#### WHAT YOU NEED TO DO:
- 1) Retype the VXLAN thread word for word from "However, some of" to "ever going silent.".
- 2) Extend the thread about VXLAN ARP timeouts, starting right after its final reply.

#### TEXT SEGMENT:
• • • •

[SOLVED] VXLAN ARP timeouts

chrispage1

Well-Known Member
Sep 1, 2021
100
50
48
34
Hi,

We've setup a VXLAN SDN with VRF and its working great, appreciate all the hard work that the Proxmox team have put in to the SDN functionality and look forward to seeing it grow!

However, some of our less 'chatty' virtual machines after a while drop off of the MAC-VRF table and in-turn lose their BGP connection. I'm assuming this is some kind of ARP timeout issue because the VM is just sat idle - is there a way to prevent this from happening?

Thanks,
Chris.
 
Yes, this is currently an issue with silent hosts - since the type-2 routes are generated from the hosts' neighbor table, the VM needs to regularly connect outside so the neighbor table on the PVE host doesn't get lost. A workaround for this could be inserting routes statically into the neighbor table (e.g. via the VM lifecycle hooks) or regularly initiating connections from inside the guest.
 
Thanks Stefan - I guess if I add a single outbound ping every minute, this should prevent it from ever going silent.
 
The 'Advertise Subnet' option in the EVPN zone could potentially help as well, since then the full subnet gets advertised in addition to the /32 routes.
 
Thanks. I did actually have that option checked however I dont think our upstreams are importing anything greater than /32.

• • • •

#### DATA SEGMENT:
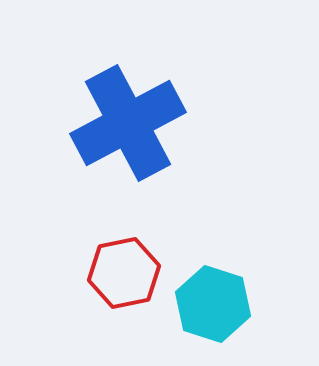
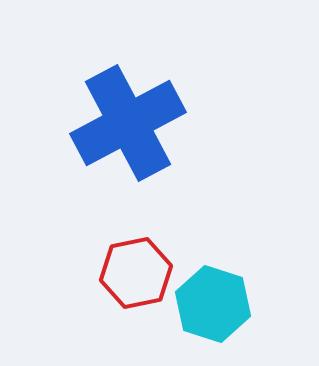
red hexagon: moved 12 px right
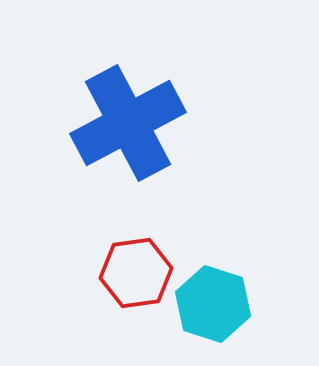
red hexagon: rotated 4 degrees clockwise
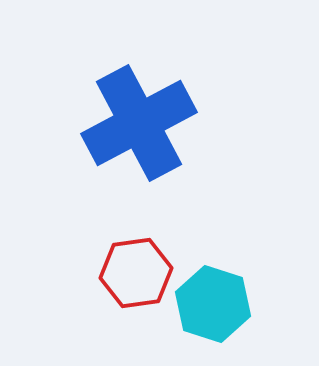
blue cross: moved 11 px right
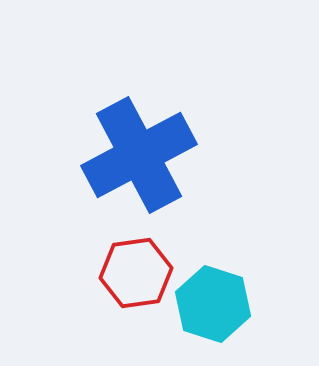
blue cross: moved 32 px down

• • • •

#### THE ANSWERS:
- 1)
However, some of our less 'chatty' virtual machines after a while drop off of the MAC-VRF table and in-turn lose their BGP connection. I'm assuming this is some kind of ARP timeout issue because the VM is just sat idle - is there a way to prevent this from happening?

Thanks,
Chris.
 
Yes, this is currently an issue with silent hosts - since the type-2 routes are generated from the hosts' neighbor table, the VM needs to regularly connect outside so the neighbor table on the PVE host doesn't get lost. A workaround for this could be inserting routes statically into the neighbor table (e.g. via the VM lifecycle hooks) or regularly initiating connections from inside the guest.
 
Thanks Stefan - I guess if I add a single outbound ping every minute, this should prevent it from ever going silent.

- 2)
For now I'll stick with a nice simple ping. For those that might come across this in the future (perhaps even my future self!), here's what I've done in our Alpine Linux box -

Code:
# crontab -e
* * * * * /bin/ping 8.8.8.8 -c 1 > /dev/null 2>&1

Out of interest, are there any future proposed fixes for this within Proxmox?
 
how about only pinging the default GW ?

Bash:
* * * * * /bin/ping $(ip route | awk '/default/ {print $3}') -c 1 || echo "GW unreachable at $(date)" >> /var/log/gw_ping.log
 
how about only pinging the default GW ?

Bash:
* * * * * /bin/ping $(ip route | awk '/default/ {print $3}') -c 1 || echo "GW unreachable at $(date)" >> /var/log/gw_ping.log

Not a bad idea at all actually - it doesn't need a WAN ping does it, wasn't really thinking there! Thanks
 
Yes, this is currently an issue with silent hosts - since the type-2 routes are generated from the hosts' neighbor table, the VM needs to regularly connect outside so the neighbor table on the PVE host doesn't get lost. A workaround for this could be inserting routes statically into the neighbor table (e.g. via the VM lifecycle hooks) or regularly initiating connections from inside the guest.
I 'm not sure that hook can work with live migration, as the arp entry need to be set after source vm stop (the arp entry need to be flushed from source horst) and before the resume of the target vm.

This is a thing that we should implemented officially. (like we already do for mac address with 'bridge-disable-mac-learning).

Don't known what between ipam or the ipconfigX: in vm config is the best source.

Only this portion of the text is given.